# Document extract:
BP control <130 SBP and <85 DBP (mm Hg) was attained by 18.5% of patients with microalbuminuria. A total of 17% of patients with proteinuria of 30 to 1000 mg/d achieved a BP control <130 SBP and <85 (DBP) (mm Hg) (goal of JNC-VI). According to the JNC-7 and ESH/ESC guidelines, goal BP <130 SBP and <80 DBP (mm Hg) was achieved by 12% of patients with proteinuria >300 mg/d. Finally, for proteinuria >1 g/d, the BP goal is <125 SBP and <75 DBP (mm Hg) for all guidelines, and this BP value was attained by only 2.4% of these patients.
Regarding BP control among hypertensive patients stratified by total cardiovascular risk, a BP goal <130 SBP and <85 DBP (mm Hg) was attained by only 18% of patients in JNC-VI risk group C and 17% of WHO-ISH very high-risk and high-risk patients (Table 3). Both percentages were significantly lower than those in lower-risk groups (Table 3).
In all cases, ie, the total hypertensive population and the risk groups, BP control rates were significantly lower for SBP than for DBP (Table 4).
The univariate analysis showed that poorer BP control occurred in older patients, females, obese patients, diabetic patients, and in those treated with ≥2 antihypertensive drugs (Table 5). Interestingly, patients with diabetes or renal disease were using, on average, 2.3 antihypertensive medications versus 1.9 taken by those who had no diabetes/no renal disease (P<0.05). The percentage of hypertensive patients using diuretics, angiotensin-converting enzyme inhibitors (ACEIs) and calcium channel blockers (CCBs) was significantly higher in those with diabetes or renal disease (41%, 50%, and 52%, respectively) than in their nondiabetic/nonrenal disease counterparts (33%, 36%, and 38%, respectively). In the multivariate analysis, all variables, except for gender, remained statistically significant (P<0.05).
Concerning treatment, 34.6% of patients were using drug monotherapy, and 63.7% were using ≥2 drugs. Only 1.7% were treated without drugs but were strongly urged to adopt lifestyle changes. ACEIs, angiotensin II receptor antagonists (ARA II), and CCBs were the drugs most frequently prescribed on monotherapy (31.6%, 17.9%, and 17.0%, respectively), followed by β-blockers (10.4%), diuretics (4.9%), and α-blockers (4.4%). In combination, the drug associations most frequently prescribed were: ACEI plus CCB (9.4%); ACEI plus diuretic (7.9%); ACEI plus CCB plus diuretic (7.1%); ARA II plus CCB (5%); ARA II plus diuretic (4.6%); and ARA II plus CCB plus diuretic (3.1%). Diuretics was the therapeutic group most frequently used in combination (29.5%), followed by CCB (24.6%) and ACEI (22.2%).

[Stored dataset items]
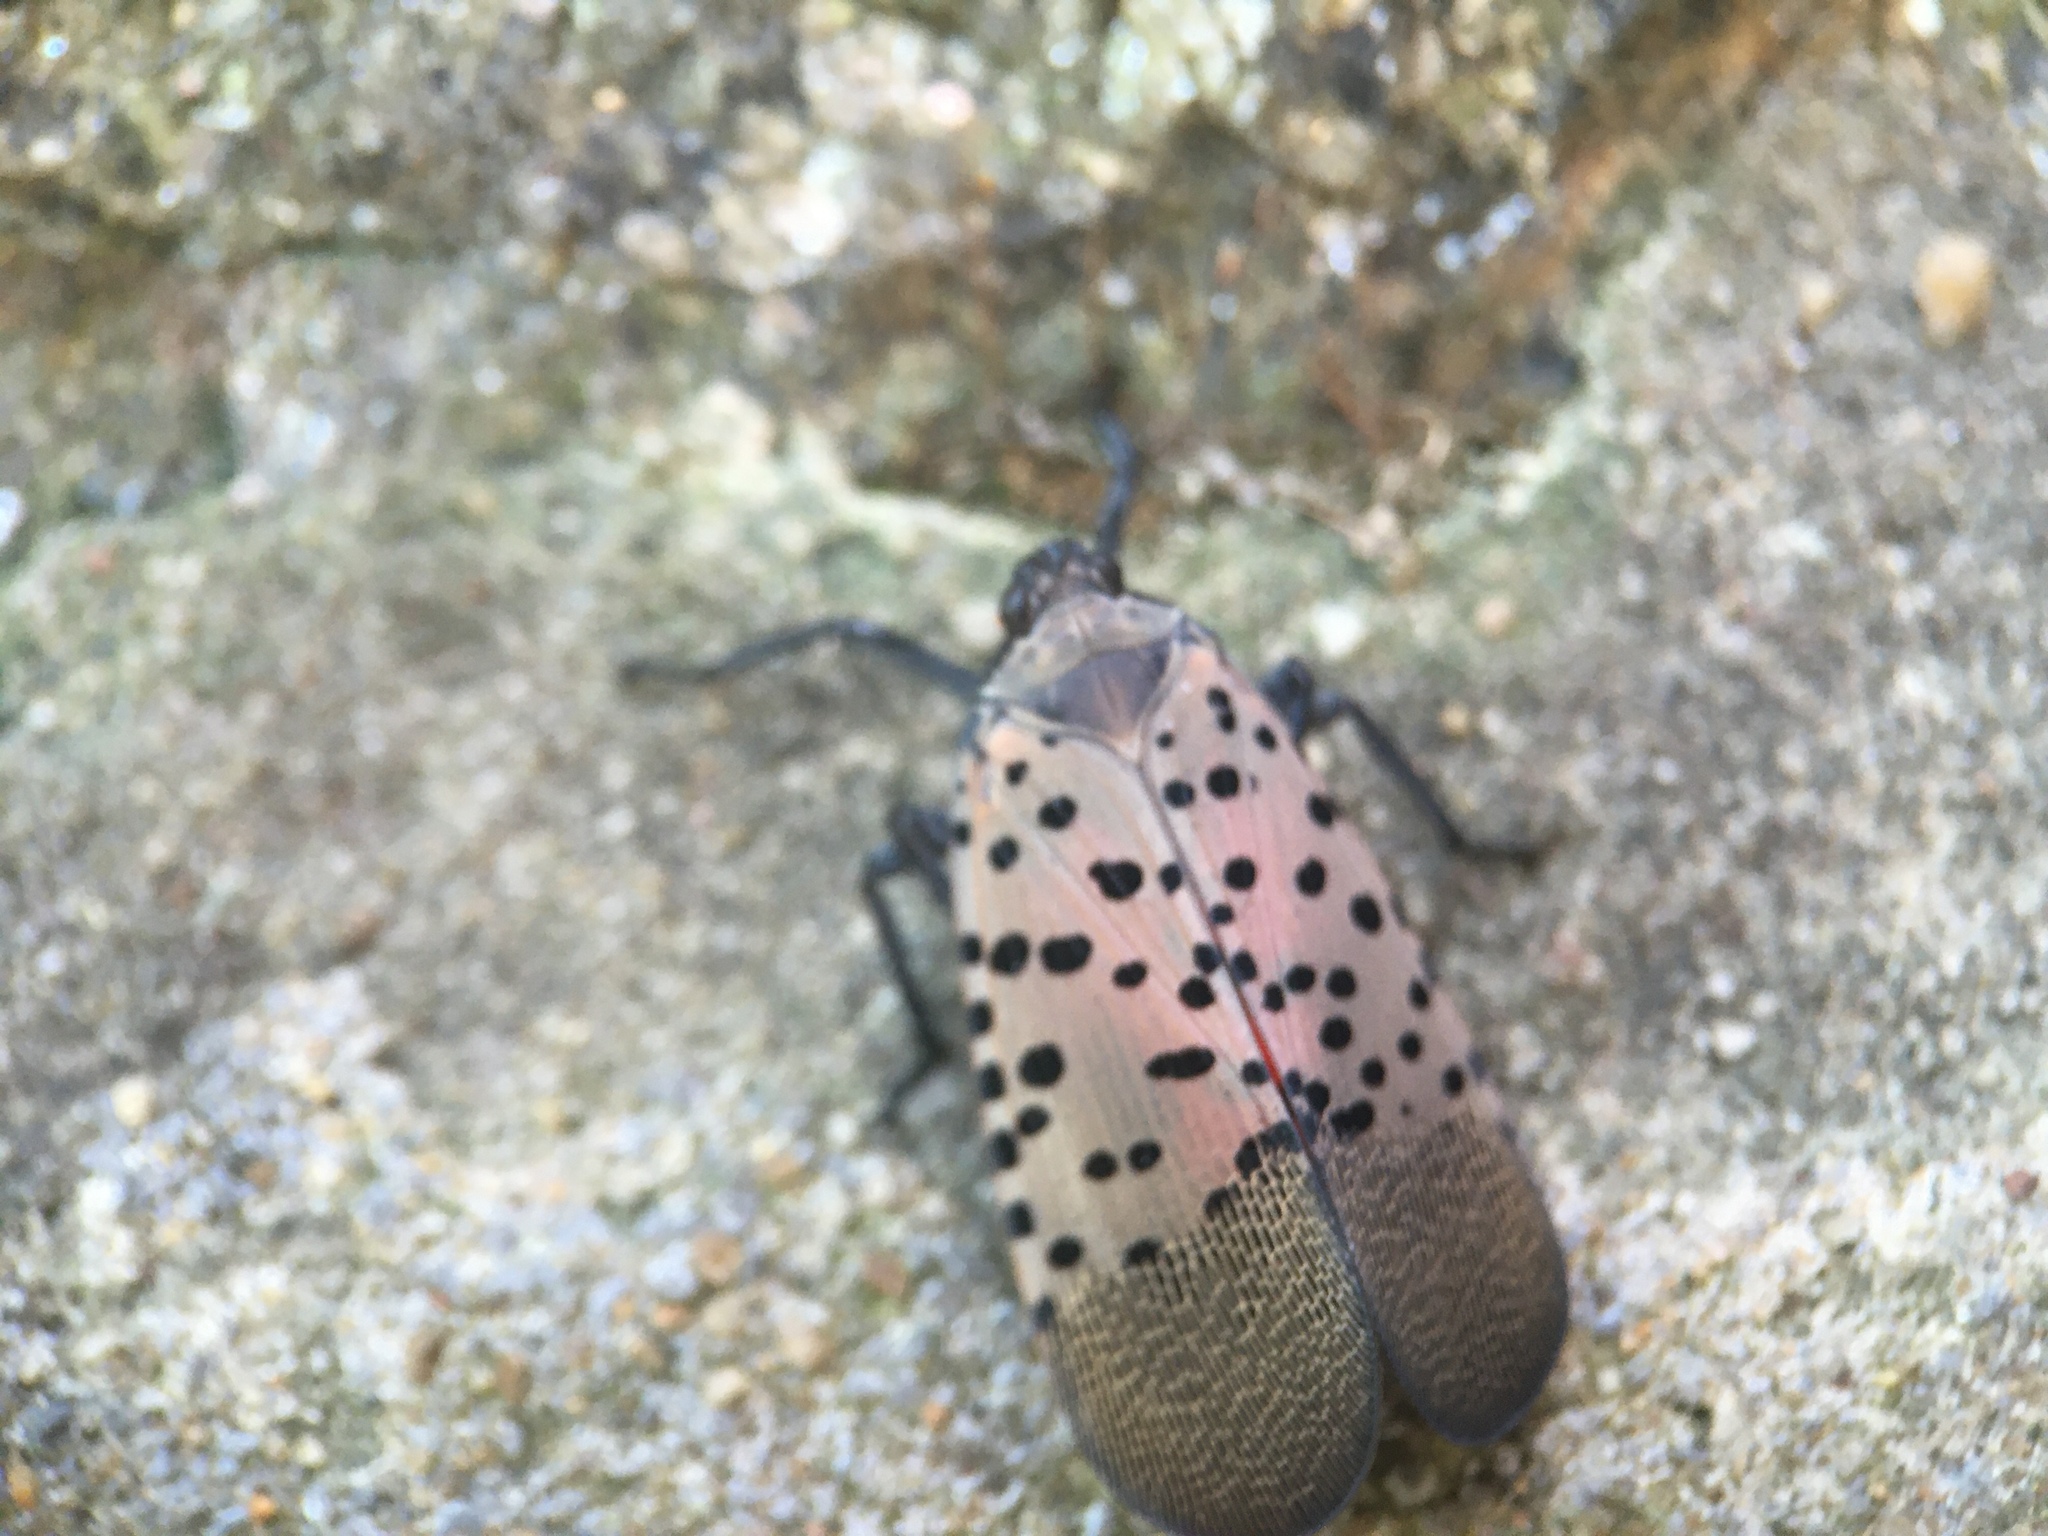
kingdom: Animalia
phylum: Arthropoda
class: Insecta
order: Hemiptera
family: Fulgoridae
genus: Lycorma
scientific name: Lycorma delicatula
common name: Spotted lanternfly
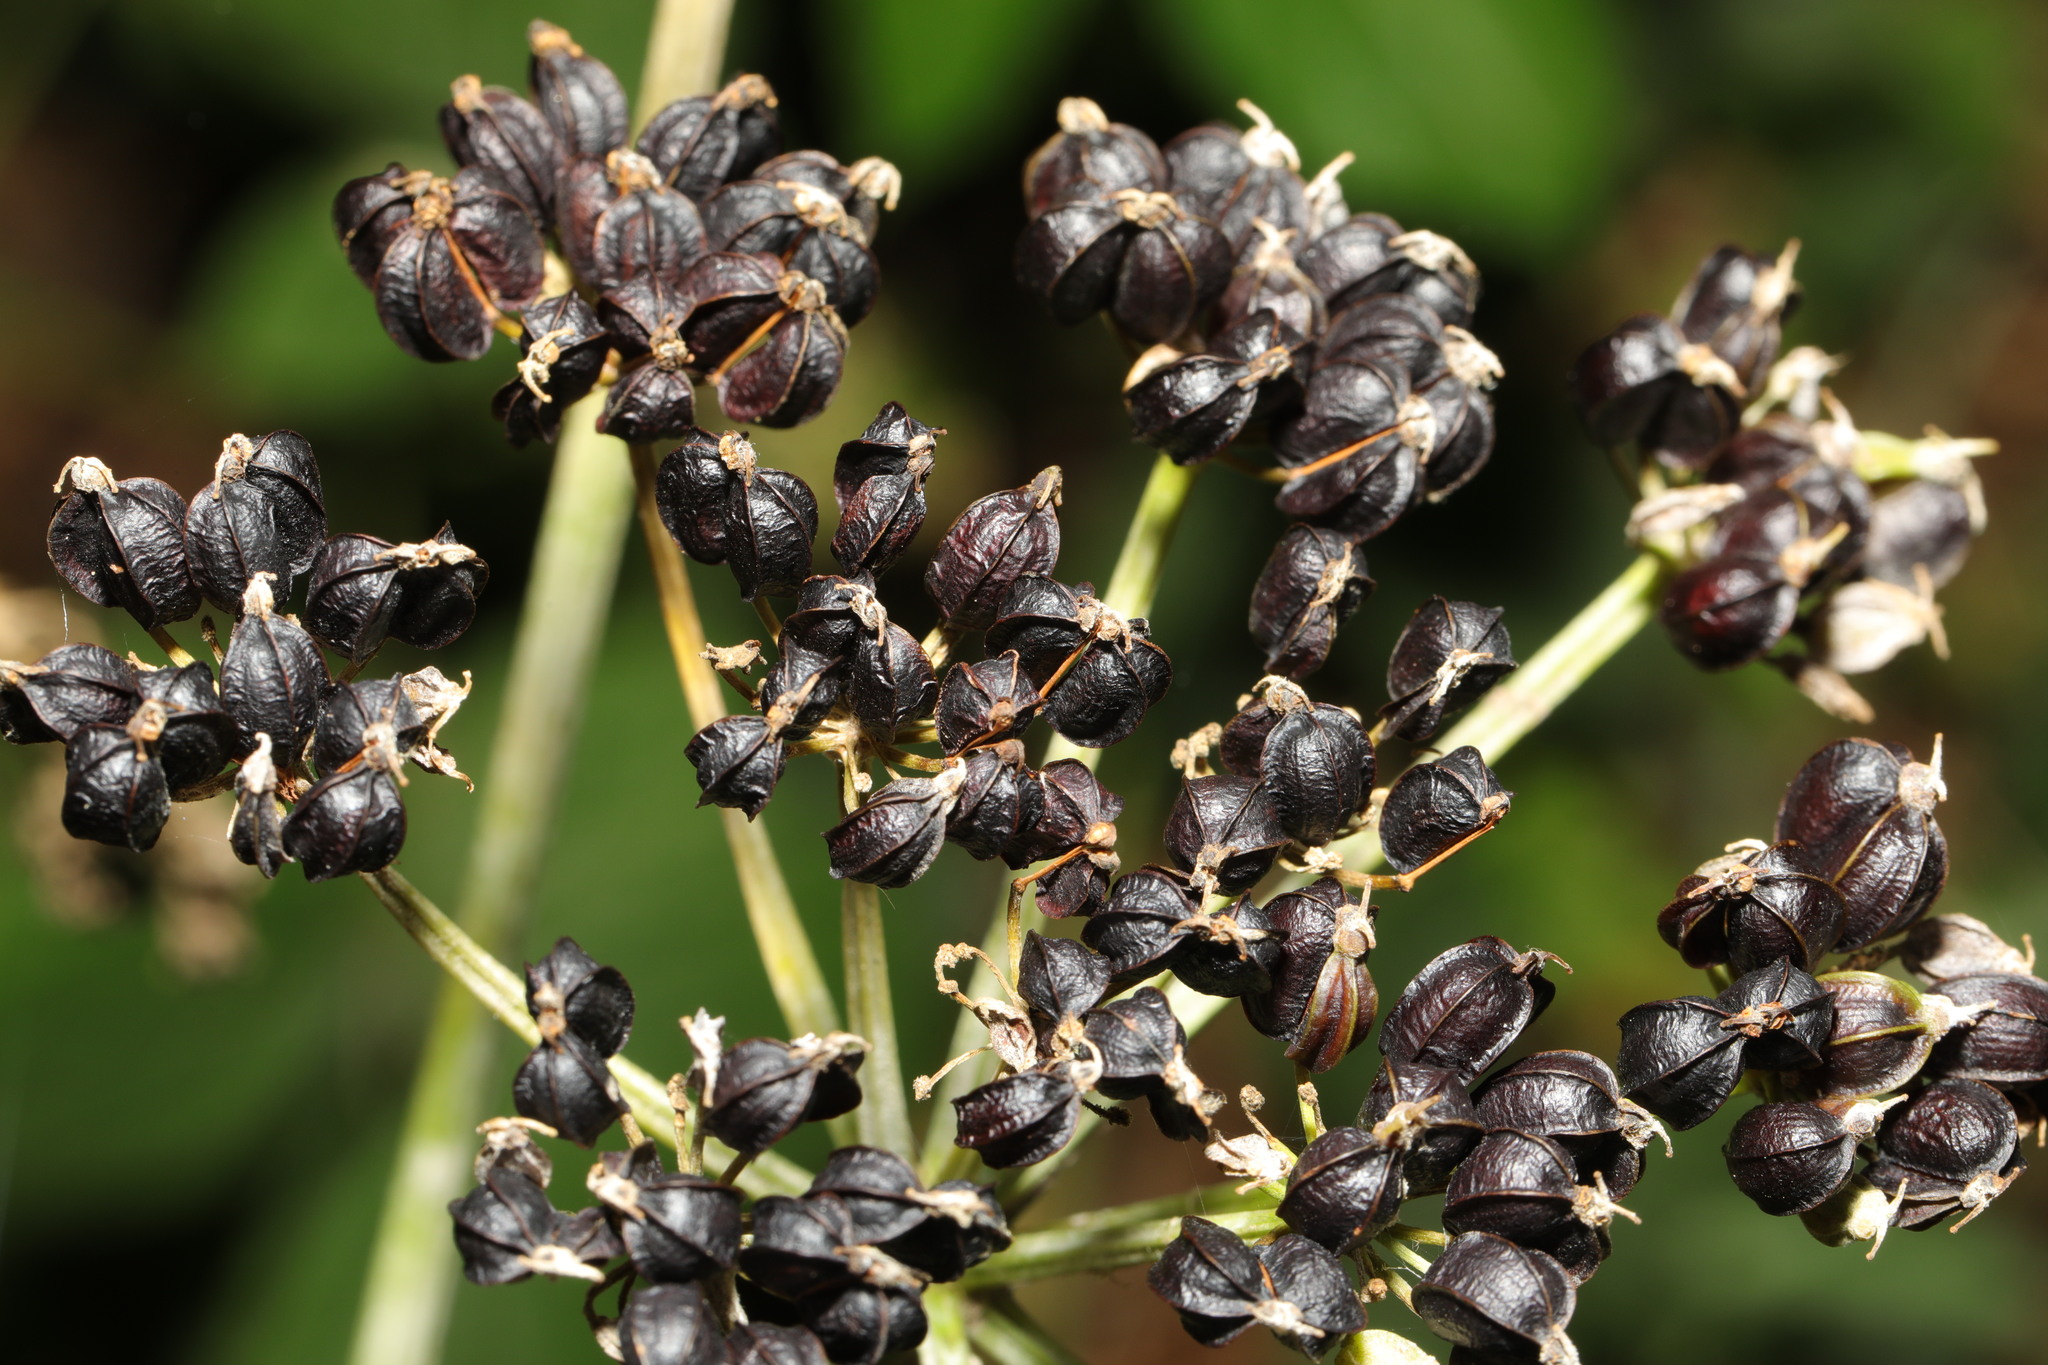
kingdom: Plantae
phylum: Tracheophyta
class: Magnoliopsida
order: Apiales
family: Apiaceae
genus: Smyrnium
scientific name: Smyrnium olusatrum
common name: Alexanders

# Work instruction A:
According to the blood pressure excerpt, what percentage of patients were using drug monotherapy?
# Work instruction B:
Decide whether each statement agrees with the blood pressure excerpt, answering yes or no and quoting the words that settle it: (i) Only 2.4% of patients with proteinuria above 1 g/d reached the blood pressure goal. (ii) Gender remained statistically significant in the multivariate analysis. (iii) β-blockers were the drugs most frequently prescribed on monotherapy.
# Work instruction C:
Carry on writing the blood pressure excerpt, starting after its final sentence.
The items are not needed for any of the work here.

# Output A:
34.6% of patients were using drug monotherapy.

# Output B:
(i) Yes: "this BP value was attained by only 2.4% of these patients."
(ii) No: "all variables, except for gender, remained statistically significant (P<0.05)."
(iii) No: "ACEIs, angiotensin II receptor antagonists (ARA II), and CCBs were the drugs most frequently prescribed on monotherapy"

# Output C:
Physicians’ Management With Regard to Uncontrolled Hypertension
Overall, physicians did not modify treatment in 51% of patients with a BP ≥140/90 mm Hg. These figure amounted to 58% and 57%, respectively, among diabetic patients or patients with kidney disease with a BP ≥130/85 mm Hg, and 60% and 62%, respectively, for patients with diabetes or kidney disease with a BP ≥130/80 mm Hg (Table 6). Likewise, these figures amounted to 62% and 61%, respectively, among JNC-VI risk group C patients and WHO-ISH high-risk patients with a BP ≥130/85 mm Hg (Table 6). Interestingly, these percentages of no drug treatment modification were higher in high-risk groups than in lower-risk groups. Finally, doctors who modified treatment did so mainly by adding another drug or, alternatively, by increasing the dose of the initially selected drug (Table 6).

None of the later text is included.